Sous le choc, François Ouimet avait la gorge nouée et a versé plusieurs larmes lors de son point de presse.

Écarté par le Parti libéral, François Ouimet accuse Couillard d’avoir renié sa parole

Philippe Couillard montre la porte à un vétéran fidèle, François Ouimet, parce qu’il veut du «renouveau» dans son équipe. Humilié, le député Ouimet accuse le premier ministre et chef du Parti libéral d’avoir renié sa parole.

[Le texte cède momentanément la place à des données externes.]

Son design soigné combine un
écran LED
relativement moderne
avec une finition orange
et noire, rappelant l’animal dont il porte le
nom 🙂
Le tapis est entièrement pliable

«Le premier ministre m’a regardé dans les yeux, m’a serré la main et m’a réitéré sa confiance de vive voix en mai dernier en me disant : “Inquiète-toi pas, je ne te jouerai pas de tour, je vais signer ta lettre de candidature.” J’ai pris sa parole», a raconté François Ouimet mercredi. Quelques heures avant, il a eu un bref échange téléphonique avec son chef, qui lui a annoncé qu’il ne serait pas candidat libéral le 1er octobre.

Sous le choc, M. Ouimet avait la gorge nouée et a versé plusieurs larmes lors de son point de presse. C’est surtout le non-respect de l’entente qu’il avait avec le premier ministre qui «fait mal». Son investiture devait avoir lieu mercredi soir, mais elle a été annulée à la dernière minute, à une semaine du déclenchement électoral. «Les mesures prises dans les derniers jours à mon égard sont blessantes […] Je pense que je méritais mieux», a-t-il ajouté. 

Le PLQ a sacrifié M. Ouimet pour faire de la place à l’ex-joueur du Canadien de Mont­réal Enrico Ciccone, qui a aussi été chroniqueur sportif. Son investiture doit avoir lieu dans les prochains jours dans la circonscription de Marquette sur l’île de Montréal, un château-fort libéral détenu depuis 1994 par M. Ouimet. Le premier ministre Couillard a expliqué que la décision avait été douloureuse et «très difficile à prendre». «En mai et encore récemment, M. Ouimet était notre candidat dans le comté.» Seulement, le parti a maintenant «beaucoup plus de candidats de très grande qualité que de circonscriptions disponibles», explique-t-il. 

M. Couillard n’a jamais confirmé qu’il avait fait une promesse en mai au député Ouimet, mais il ne l’a pas accusé de mentir non plus. Il s’est défendu d’être un homme à qui on ne peut faire confiance. «Ma parole vaut beaucoup, d’ailleurs nos engagements ont été largement tenus.»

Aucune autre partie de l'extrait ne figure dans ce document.